In anderen Ländern hingegen gibt es Entwicklungen, die Hoffnung machen, dass vielleicht sogar ein Wandel der SPD möglich ist. Da ist zum Beispiel der bemerkenswerte Achtungserfolg von Bernie Sanders bei den Vorwahlen in den USA. Er spricht von einer »politischen Revolution«, die nötig sei, um die Dinge im Sinne der »99 Prozent zu verändern« und erntet dafür sehr viel Zuspruch von den Demokraten – und das im Mutterland des Kapitalismus. Wenn auch ein SPD-Parteivorsitzender diesen Satz wieder sagen und mit einer glaubhaften Programmatik unterlegen würde, dann könnte in Deutschland sozialer Fortschritt tatsächlich wieder ein erhebliches Stück näher rücken.

Auch in England gab es eine positive Veränderung. Dort konnte sich mit Jeremy Corbyn ein Marxist an der Spitze der Labour Party durchsetzen. Solche Entwicklungen zeigen: Es ist möglich, dass die Sozialdemokratie den neoliberalen Irrweg wieder verlässt. Aber die Zeit drängt. Die Menschen brauchen dringend wieder soziale Sicherheit und einen optimistischen Blick in die Zukunft. Wer das nicht bald ernst nimmt, der rollt auch der AfD den roten Teppich aus.

Ein »Bündnis für Frieden und soziale Sicherheit« muss klar verständliche Vorschläge in einer wirklichen Reformagenda machen, von der die Menschen glaubhaft eine Verbesserung ihrer Situation erwarten können:

Diese Fünf-Punkte-Deklaration kann aus unserer Sicht die Basis für eine dringend notwendige und grundsätzlich andere Innen- und Außenpolitik sein.

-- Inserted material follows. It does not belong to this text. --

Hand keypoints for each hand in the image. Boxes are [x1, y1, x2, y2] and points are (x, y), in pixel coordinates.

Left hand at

Für eine Politik, die nicht mehr spaltet, trennt und Menschen gegeneinander aufhetzt, sondern die allen in diesem Land und in Europa eine Perspektive bietet. Wir laden jede und jeden dazu ein, mit uns auf dieser Grundlage für einen sozialen Neustart in diesem Land zu kämpfen – im und außerhalb des Parlaments. Dieser Neustart, ohne Angela Merkel (CDU) und Horst Seehofer (CSU); würde endlich auch die Perspektive für ein soziales Europa eröffnen. Je stärker DIE LINKE, desto eher können wir das schaffen.

 

 

1. Vom Lohn der Arbeit muss man leben können, und ein Arbeitsplatzverlust darf nicht zu sozialem Absturz führen. Daher sind eine deutliche Anhebung des Mindestlohns, die Wiederherstellung der Arbeitslosenversicherung und effektive Maßnahmen zur Beseitigung von Dauerbefristungen, Leiharbeit und Werkverträgen nötig.

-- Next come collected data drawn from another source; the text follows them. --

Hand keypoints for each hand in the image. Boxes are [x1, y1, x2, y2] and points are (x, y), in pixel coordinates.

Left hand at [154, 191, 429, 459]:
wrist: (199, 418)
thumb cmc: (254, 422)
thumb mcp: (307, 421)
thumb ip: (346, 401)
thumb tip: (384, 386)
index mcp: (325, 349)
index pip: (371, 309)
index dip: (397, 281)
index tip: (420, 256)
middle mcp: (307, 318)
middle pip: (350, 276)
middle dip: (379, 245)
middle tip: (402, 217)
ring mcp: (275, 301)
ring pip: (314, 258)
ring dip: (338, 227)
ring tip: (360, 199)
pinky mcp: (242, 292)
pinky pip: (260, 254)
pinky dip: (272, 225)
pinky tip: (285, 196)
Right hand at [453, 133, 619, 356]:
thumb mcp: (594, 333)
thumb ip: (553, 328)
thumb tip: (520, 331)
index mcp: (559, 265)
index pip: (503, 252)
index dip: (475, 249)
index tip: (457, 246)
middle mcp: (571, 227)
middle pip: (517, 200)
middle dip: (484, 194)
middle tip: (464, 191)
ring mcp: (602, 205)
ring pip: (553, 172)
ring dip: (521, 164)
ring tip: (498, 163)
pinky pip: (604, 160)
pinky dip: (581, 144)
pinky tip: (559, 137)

2. Die gesetzlichen Rentenansprüche aus einer normalen Erwerbsbiographie müssen den Lebensstandard im Alter sichern und insbesondere Altersarmut verhindern. Deshalb muss die öffentliche Förderung der Riester-Rente beendet und stattdessen das gesetzliche Rentenniveau angehoben werden.

3. Der vorhandene gesellschaftliche Reichtum, der sich in wenigen Händen konzentriert, muss für alle nutzbar gemacht werden. Als Instrument dafür ist die Einführung einer Vermögenssteuer für Millionäre alternativlos, um mit diesen Milliardeneinnahmen eine Stärkung des Sozialstaats und dringend notwendige Investitionen in die Zukunft zu finanzieren.

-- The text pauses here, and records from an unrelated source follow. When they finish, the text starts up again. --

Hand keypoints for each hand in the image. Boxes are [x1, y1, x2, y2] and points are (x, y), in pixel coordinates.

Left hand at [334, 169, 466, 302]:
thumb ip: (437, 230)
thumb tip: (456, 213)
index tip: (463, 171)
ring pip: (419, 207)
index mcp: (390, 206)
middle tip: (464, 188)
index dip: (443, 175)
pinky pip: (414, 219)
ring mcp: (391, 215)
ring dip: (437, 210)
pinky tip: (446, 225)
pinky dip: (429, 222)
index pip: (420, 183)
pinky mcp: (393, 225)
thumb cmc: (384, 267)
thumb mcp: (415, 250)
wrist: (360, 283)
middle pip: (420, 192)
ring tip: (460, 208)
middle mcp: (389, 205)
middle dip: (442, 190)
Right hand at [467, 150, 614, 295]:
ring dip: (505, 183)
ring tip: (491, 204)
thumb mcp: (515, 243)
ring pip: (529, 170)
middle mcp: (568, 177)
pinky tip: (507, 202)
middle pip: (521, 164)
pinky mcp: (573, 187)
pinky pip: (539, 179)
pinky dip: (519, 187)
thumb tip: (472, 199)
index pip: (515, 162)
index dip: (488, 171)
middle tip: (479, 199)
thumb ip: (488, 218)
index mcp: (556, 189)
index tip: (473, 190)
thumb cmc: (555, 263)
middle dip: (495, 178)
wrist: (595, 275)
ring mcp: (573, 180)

4. Deutschland muss zu einer friedlichen Außenpolitik zurückkehren und endlich Fluchtursachen wirklich bekämpfen. Das bedeutet: deutsche Waffenexporte verbieten, Beendigung aller Kriegseinsätze der Bundeswehr und das sofortige Ende der Unterstützung von Interventionskriegen.

5. Die Europäische Union braucht einen demokratischen Neustart. Statt Konzernlobbykratie, Bankenrettungen und diktierten Kürzungen von Löhnen und Renten muss der soziale Fortschritt in Europa wieder in den Mittelpunkt gestellt werden.